My immediate thought was, "I could have written this!" Probably any number of college students thought the same thing. But we didn't write it. She did. The article soon became a book, and Maynard became the de facto spokesperson for our generation.
I followed her career. I even was in the audience when she did a TV talk show at a Boston department store while I was in grad school (the other guest was actress Elizabeth Ashley). We had similar childhoods (including Canadian-Jewish parents - though her father was not Jewish and my mother was not Canadian), but our life experiences differed drastically after that.

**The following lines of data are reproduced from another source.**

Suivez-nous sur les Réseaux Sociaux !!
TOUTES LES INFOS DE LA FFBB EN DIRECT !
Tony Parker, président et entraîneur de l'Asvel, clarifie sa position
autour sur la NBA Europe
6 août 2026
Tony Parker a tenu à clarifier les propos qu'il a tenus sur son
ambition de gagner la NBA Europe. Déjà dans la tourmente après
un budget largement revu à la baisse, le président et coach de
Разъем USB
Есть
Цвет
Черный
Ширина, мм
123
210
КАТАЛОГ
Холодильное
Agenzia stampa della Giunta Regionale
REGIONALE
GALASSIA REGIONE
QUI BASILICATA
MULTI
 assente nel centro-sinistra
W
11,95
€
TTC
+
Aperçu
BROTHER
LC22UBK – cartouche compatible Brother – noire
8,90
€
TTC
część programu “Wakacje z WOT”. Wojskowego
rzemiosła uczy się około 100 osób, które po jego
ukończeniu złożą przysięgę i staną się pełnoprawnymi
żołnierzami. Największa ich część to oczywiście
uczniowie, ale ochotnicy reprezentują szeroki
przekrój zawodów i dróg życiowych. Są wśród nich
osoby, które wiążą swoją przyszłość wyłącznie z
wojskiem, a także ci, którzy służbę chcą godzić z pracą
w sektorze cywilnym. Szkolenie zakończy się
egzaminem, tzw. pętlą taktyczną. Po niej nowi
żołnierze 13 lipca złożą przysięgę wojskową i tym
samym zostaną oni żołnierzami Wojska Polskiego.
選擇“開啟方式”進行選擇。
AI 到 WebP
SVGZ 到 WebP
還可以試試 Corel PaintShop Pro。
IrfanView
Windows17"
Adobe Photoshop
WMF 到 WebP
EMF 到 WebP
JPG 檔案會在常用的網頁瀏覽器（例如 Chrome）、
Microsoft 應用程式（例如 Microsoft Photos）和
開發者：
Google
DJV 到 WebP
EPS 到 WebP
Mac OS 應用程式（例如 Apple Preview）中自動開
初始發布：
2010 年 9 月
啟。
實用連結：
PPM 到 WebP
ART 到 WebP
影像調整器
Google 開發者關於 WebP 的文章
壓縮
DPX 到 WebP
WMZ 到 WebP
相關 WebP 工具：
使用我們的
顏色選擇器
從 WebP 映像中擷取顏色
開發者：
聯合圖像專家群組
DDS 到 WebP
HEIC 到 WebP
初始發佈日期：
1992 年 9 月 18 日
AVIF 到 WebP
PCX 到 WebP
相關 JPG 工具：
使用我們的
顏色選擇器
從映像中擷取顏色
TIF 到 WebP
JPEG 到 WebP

Her writing caught the attention of J.D. Salinger, and she dropped everything to be with him; this painful story is detailed in "At Home in the World." She married, had 3 kids, divorced, moved to California, and wrote about it all. Some accused her of narcissism, but you write about what you know.
I had read some of her fiction - "Baby Love" about young mothers in New Hampshire which I found depressing and confusing (which character is which again?), and "To Die For" which was made into one of my favorite movies.
Last time I was at the library, I got "The Usual Rules," Maynard's novel about a 13-year-old girl who loses her mother on 9/11. It's also a novel about being a 13-year-old girl, family, and loss. Some of the situations are contrived (her new friend, homeless skateboarder Todd, finds his long-lost brother, only to lose him for good in a snowboarding accident!), but it's mostly interesting and absorbing.
[Update: I sent the link for this entry to Joyce Maynard, who told me this plot point has been changed for the paperback, since it upset younger readers. Nice to know, and nice to hear back from her.]